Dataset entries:
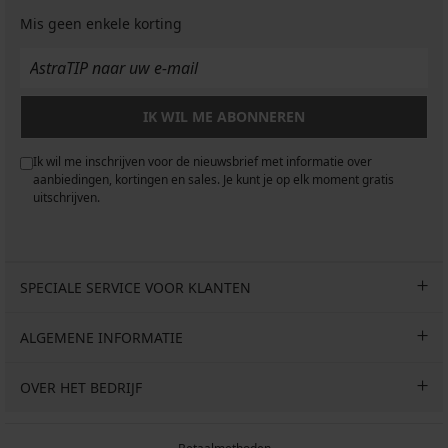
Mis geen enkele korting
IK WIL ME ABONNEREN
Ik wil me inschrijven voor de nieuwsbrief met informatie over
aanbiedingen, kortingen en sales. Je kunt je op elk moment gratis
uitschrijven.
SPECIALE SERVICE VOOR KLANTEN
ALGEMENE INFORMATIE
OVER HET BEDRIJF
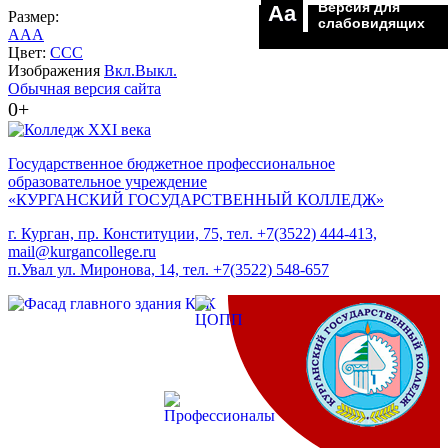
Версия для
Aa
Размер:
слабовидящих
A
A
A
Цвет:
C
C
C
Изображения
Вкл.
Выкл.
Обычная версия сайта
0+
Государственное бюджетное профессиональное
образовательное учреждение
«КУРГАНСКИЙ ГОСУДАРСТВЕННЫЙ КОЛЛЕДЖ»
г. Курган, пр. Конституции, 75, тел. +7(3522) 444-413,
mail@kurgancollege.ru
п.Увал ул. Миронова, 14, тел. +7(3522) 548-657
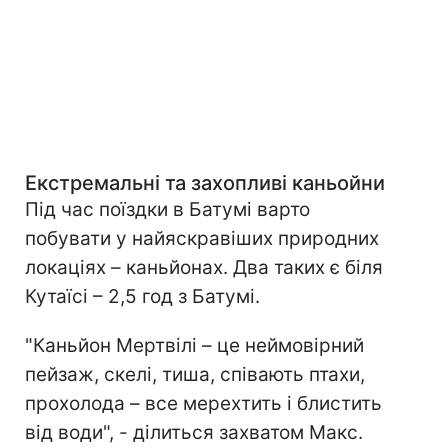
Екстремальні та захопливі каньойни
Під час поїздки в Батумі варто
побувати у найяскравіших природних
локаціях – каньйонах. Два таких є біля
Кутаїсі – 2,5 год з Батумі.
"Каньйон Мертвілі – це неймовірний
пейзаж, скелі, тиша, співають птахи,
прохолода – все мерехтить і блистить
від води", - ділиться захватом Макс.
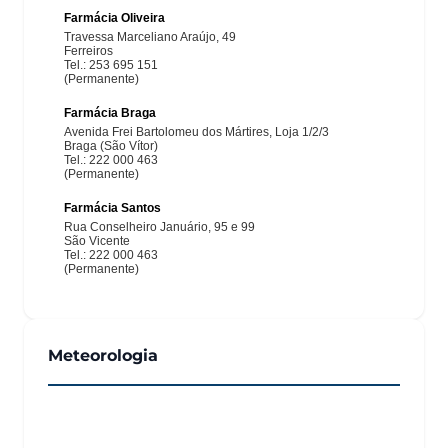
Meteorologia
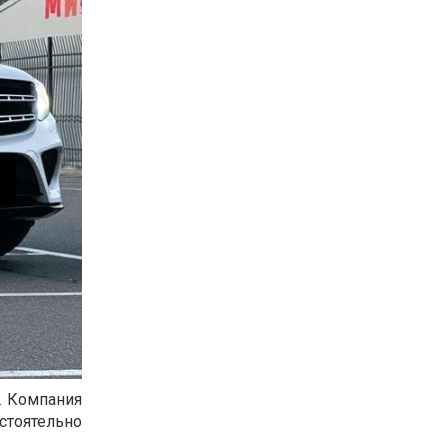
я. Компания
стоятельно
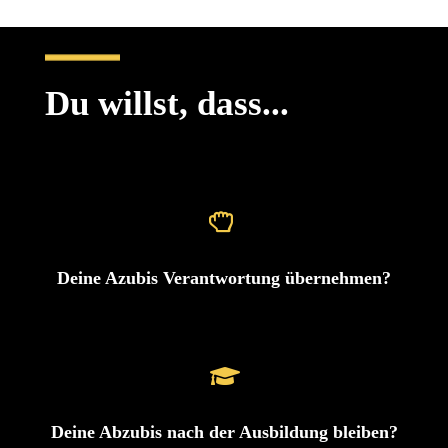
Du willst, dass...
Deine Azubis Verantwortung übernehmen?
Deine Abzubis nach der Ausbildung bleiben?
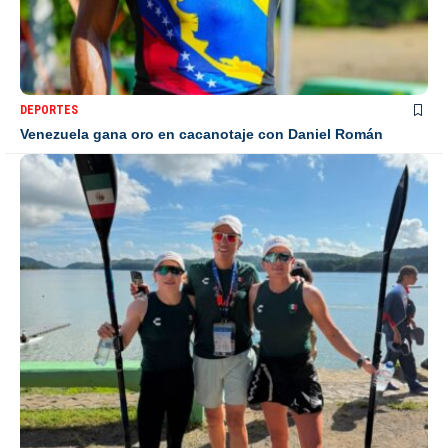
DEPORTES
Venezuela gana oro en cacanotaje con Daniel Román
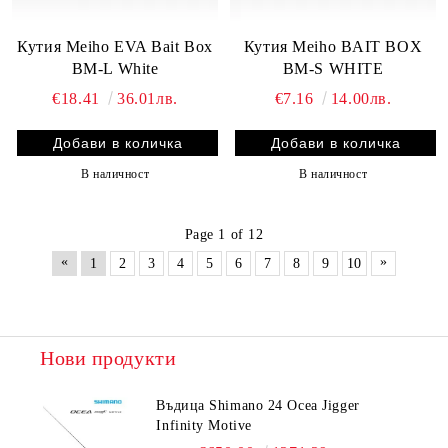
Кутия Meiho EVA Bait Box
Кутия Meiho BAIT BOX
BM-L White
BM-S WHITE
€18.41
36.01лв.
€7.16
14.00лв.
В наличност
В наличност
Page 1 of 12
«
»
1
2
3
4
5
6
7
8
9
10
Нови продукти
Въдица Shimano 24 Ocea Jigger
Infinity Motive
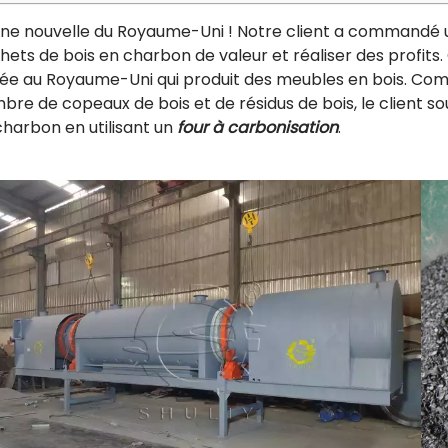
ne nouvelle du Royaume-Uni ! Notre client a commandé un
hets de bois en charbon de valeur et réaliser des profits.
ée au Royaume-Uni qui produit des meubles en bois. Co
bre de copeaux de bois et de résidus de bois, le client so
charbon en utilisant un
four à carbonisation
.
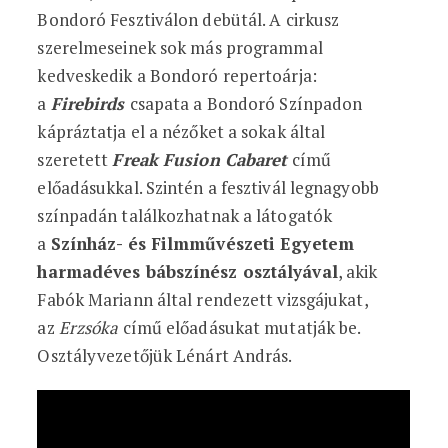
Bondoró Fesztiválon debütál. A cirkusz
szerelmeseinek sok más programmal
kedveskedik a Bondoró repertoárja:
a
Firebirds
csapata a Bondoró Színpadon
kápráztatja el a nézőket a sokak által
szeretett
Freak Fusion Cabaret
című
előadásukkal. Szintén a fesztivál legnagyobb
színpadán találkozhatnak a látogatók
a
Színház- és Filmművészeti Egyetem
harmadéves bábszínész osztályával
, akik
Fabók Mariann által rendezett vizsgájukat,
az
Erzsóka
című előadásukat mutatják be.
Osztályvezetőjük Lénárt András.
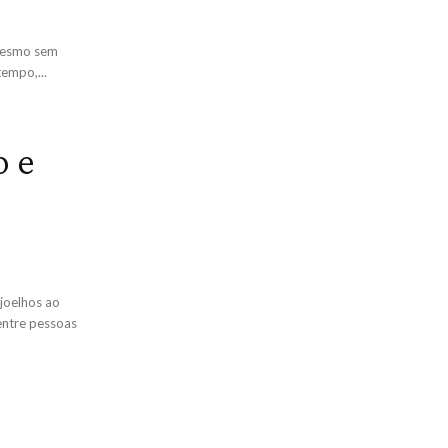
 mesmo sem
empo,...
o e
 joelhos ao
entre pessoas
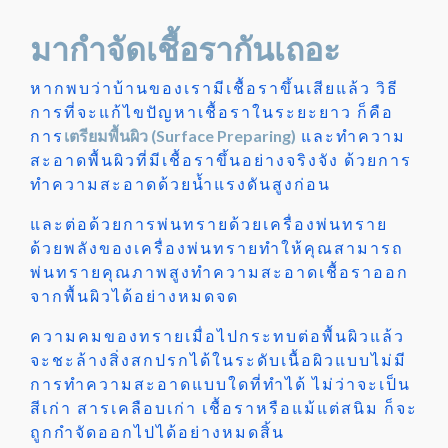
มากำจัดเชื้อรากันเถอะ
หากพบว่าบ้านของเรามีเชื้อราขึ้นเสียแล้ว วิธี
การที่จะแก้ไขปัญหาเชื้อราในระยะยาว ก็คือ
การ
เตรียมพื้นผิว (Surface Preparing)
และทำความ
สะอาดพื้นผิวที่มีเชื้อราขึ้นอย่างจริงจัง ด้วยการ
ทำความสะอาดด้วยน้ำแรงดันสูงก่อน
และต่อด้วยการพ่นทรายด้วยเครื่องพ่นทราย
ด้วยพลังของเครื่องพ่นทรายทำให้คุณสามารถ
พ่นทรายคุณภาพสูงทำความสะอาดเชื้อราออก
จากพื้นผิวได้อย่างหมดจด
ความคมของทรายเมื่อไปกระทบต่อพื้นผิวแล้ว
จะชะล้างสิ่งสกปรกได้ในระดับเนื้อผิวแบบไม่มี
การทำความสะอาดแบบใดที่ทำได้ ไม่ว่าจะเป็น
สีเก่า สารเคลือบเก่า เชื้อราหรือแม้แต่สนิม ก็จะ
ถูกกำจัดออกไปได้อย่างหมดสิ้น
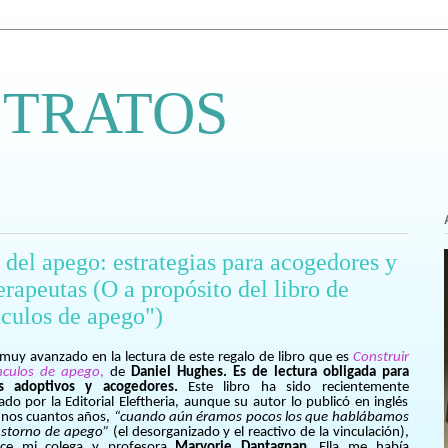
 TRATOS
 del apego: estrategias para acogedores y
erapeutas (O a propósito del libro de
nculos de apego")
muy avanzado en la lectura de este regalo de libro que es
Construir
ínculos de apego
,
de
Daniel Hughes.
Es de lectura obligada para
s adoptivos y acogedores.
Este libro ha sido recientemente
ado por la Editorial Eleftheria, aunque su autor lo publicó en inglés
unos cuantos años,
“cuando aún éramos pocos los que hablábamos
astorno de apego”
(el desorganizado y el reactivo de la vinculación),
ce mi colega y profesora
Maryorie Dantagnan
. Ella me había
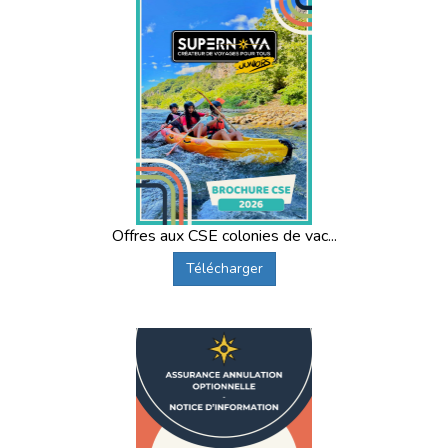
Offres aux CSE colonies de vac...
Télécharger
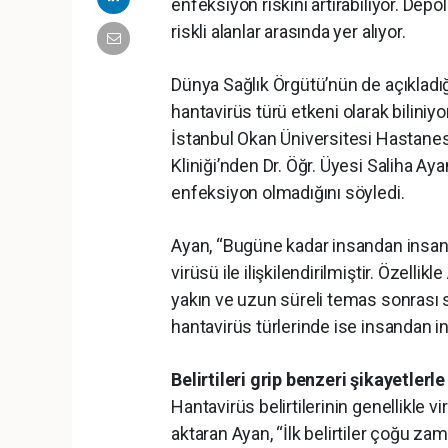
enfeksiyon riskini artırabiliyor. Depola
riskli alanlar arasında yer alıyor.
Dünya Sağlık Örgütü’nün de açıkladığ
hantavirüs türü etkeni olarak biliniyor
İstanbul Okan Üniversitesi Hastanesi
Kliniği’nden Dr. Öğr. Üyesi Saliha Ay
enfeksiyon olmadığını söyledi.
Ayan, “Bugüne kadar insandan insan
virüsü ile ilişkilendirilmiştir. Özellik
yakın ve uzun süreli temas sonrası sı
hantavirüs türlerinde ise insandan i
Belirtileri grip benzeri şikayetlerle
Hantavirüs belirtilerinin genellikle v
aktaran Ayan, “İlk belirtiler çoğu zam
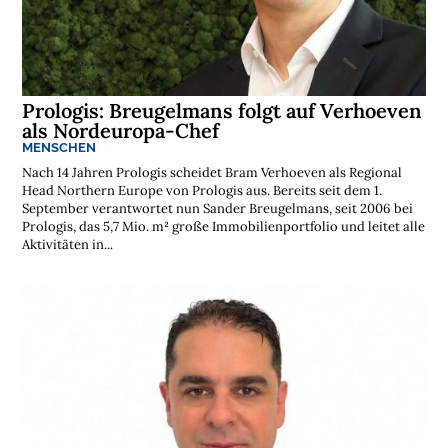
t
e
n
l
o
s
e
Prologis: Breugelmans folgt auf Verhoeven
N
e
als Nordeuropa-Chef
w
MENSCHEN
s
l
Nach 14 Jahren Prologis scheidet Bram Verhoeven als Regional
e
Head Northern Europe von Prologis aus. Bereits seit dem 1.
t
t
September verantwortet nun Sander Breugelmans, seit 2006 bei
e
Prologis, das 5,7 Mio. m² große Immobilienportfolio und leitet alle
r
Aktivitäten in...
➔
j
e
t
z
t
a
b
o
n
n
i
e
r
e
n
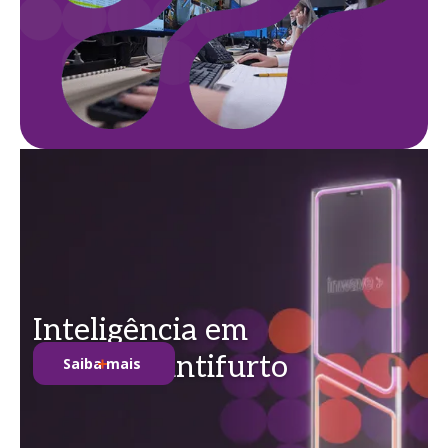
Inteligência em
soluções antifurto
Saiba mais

* _Work item_: Your output should be the lines above from the one that contains "Обычная версия сайта" through the one that contains "พ่นทรายคุณภาพสูงทำความสะอาดเชื้อราออก", word for word, with pictures left out.

* _Answer area_:
Обычная версия сайта
0+
Государственное бюджетное профессиональное
образовательное учреждение
«КУРГАНСКИЙ ГОСУДАРСТВЕННЫЙ КОЛЛЕДЖ»
г. Курган, пр. Конституции, 75, тел. +7(3522) 444-413,
mail@kurgancollege.ru
п.Увал ул. Миронова, 14, тел. +7(3522) 548-657
Екстремальні та захопливі каньойни
Під час поїздки в Батумі варто
побувати у найяскравіших природних
локаціях – каньйонах. Два таких є біля
Кутаїсі – 2,5 год з Батумі.
"Каньйон Мертвілі – це неймовірний
пейзаж, скелі, тиша, співають птахи,
прохолода – все мерехтить і блистить
від води", - ділиться захватом Макс.
Meteorologia
я. Компания
стоятельно
Du willst, dass...
Deine Azubis Verantwortung übernehmen?
Deine Abzubis nach der Ausbildung bleiben?
DEPORTES
Venezuela gana oro en cacanotaje con Daniel Román
Кутия Meiho EVA Bait Box
Кутия Meiho BAIT BOX
BM-L White
BM-S WHITE
€18.41
36.01лв.
€7.16
14.00лв.
В наличност
В наличност
Page 1 of 12
«
»
1
2
3
4
5
6
7
8
9
10
Нови продукти
Въдица Shimano 24 Ocea Jigger
Infinity Motive
ne nouvelle du Royaume-Uni ! Notre client a commandé un
hets de bois en charbon de valeur et réaliser des profits.
ée au Royaume-Uni qui produit des meubles en bois. Co
bre de copeaux de bois et de résidus de bois, le client so
charbon en utilisant un
four à carbonisation
.
Bondoró Fesztiválon debütál. A cirkusz
szerelmeseinek sok más programmal
kedveskedik a Bondoró repertoárja:
a
Firebirds
csapata a Bondoró Színpadon
kápráztatja el a nézőket a sokak által
szeretett
Freak Fusion Cabaret
című
előadásukkal. Szintén a fesztivál legnagyobb
színpadán találkozhatnak a látogatók
a
Színház- és Filmművészeti Egyetem
harmadéves bábszínész osztályával
, akik
Fabók Mariann által rendezett vizsgájukat,
az
Erzsóka
című előadásukat mutatják be.
Osztályvezetőjük Lénárt András.
 mesmo sem
empo,...
o e
 joelhos ao
entre pessoas
มากำจัดเชื้อรากันเถอะ
หากพบว่าบ้านของเรามีเชื้อราขึ้นเสียแล้ว วิธี
การที่จะแก้ไขปัญหาเชื้อราในระยะยาว ก็คือ
การ
เตรียมพื้นผิว (Surface Preparing)
และทำความ
สะอาดพื้นผิวที่มีเชื้อราขึ้นอย่างจริงจัง ด้วยการ
ทำความสะอาดด้วยน้ำแรงดันสูงก่อน
และต่อด้วยการพ่นทรายด้วยเครื่องพ่นทราย
ด้วยพลังของเครื่องพ่นทรายทำให้คุณสามารถ
พ่นทรายคุณภาพสูงทำความสะอาดเชื้อราออก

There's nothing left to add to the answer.